Exclude the pictures, then repeat the remaining data exactly.

*Dataset section*
....
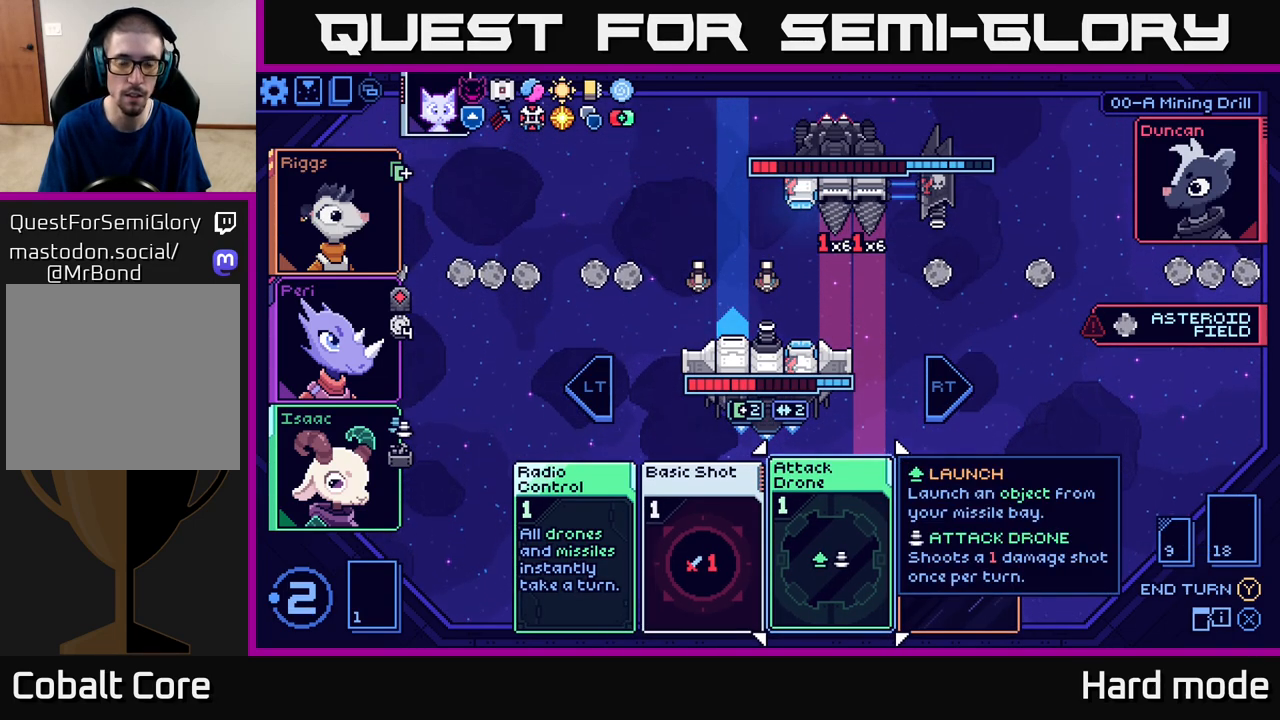
{"buttons": [], "left_stick": "center", "events": [[83, "left_stick", "right"], [267, "left_stick", "center"]]}
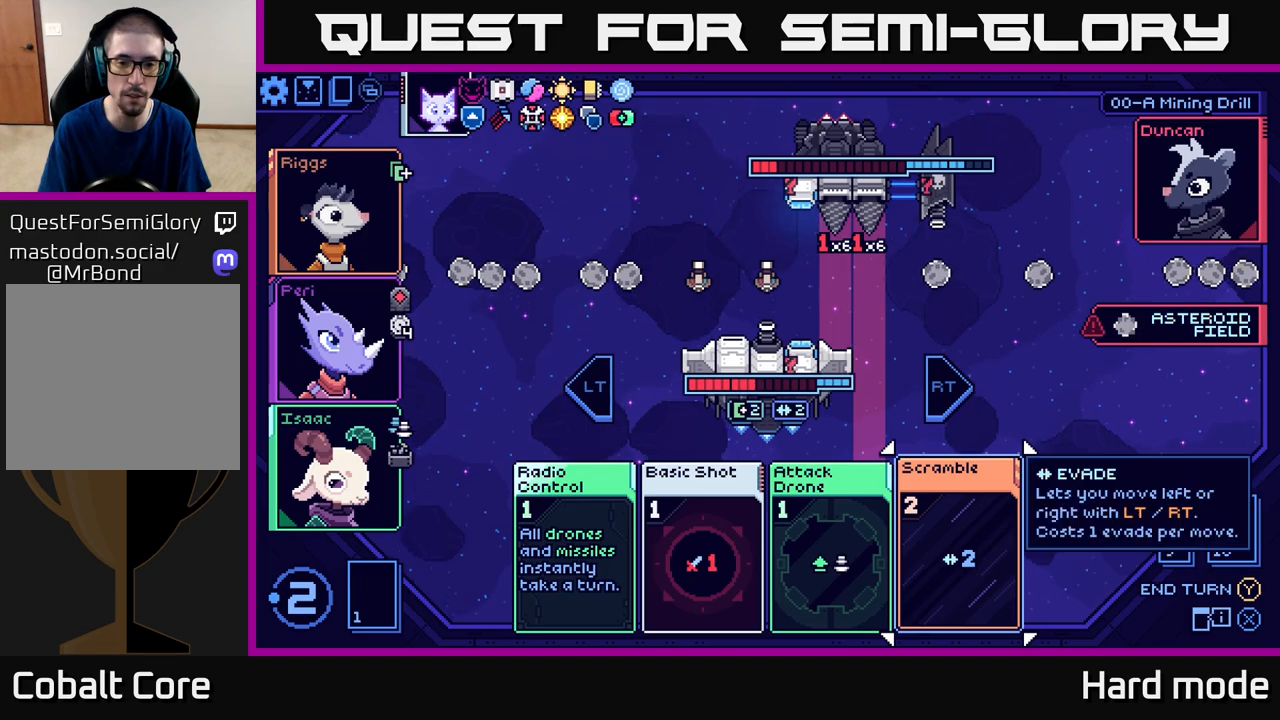
{"buttons": [], "left_stick": "center", "events": []}
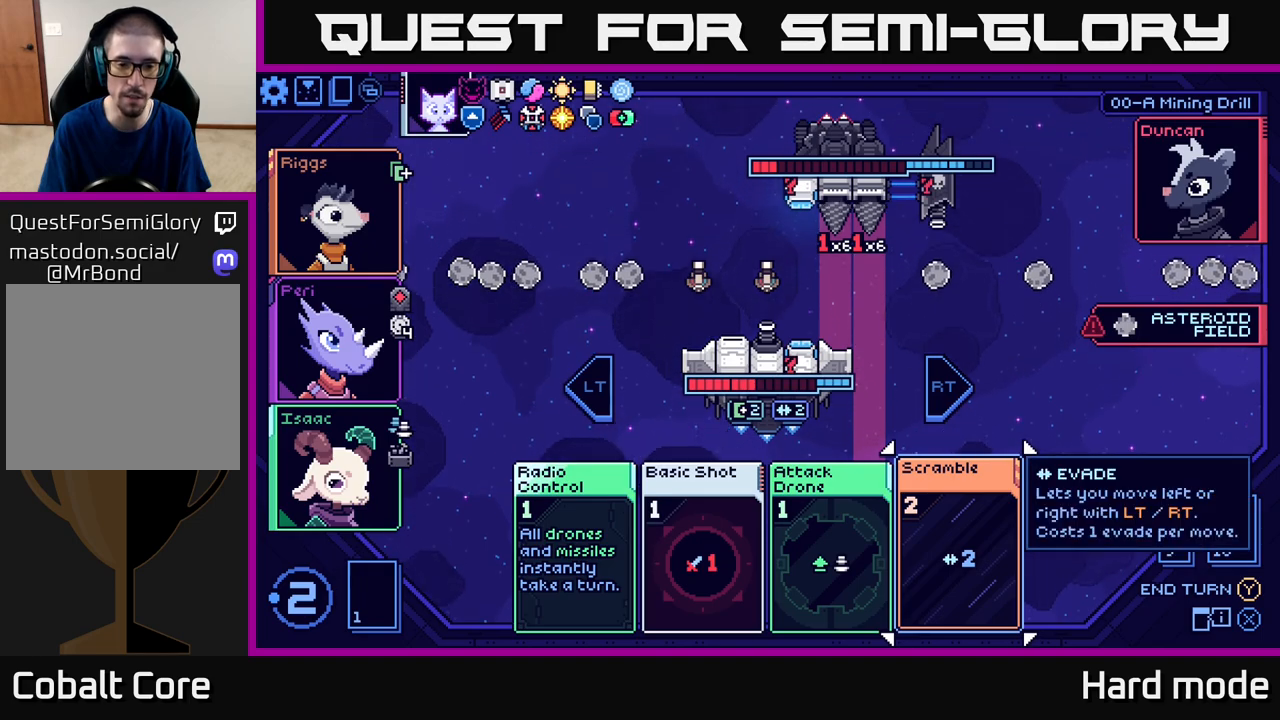
{"buttons": [], "left_stick": "center", "events": [[17, "left_stick", "left"], [150, "left_stick", "center"]]}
....
*Output below*
{"buttons": [], "left_stick": "center", "events": [[83, "left_stick", "right"], [267, "left_stick", "center"]]}
{"buttons": [], "left_stick": "center", "events": []}
{"buttons": [], "left_stick": "center", "events": [[17, "left_stick", "left"], [150, "left_stick", "center"]]}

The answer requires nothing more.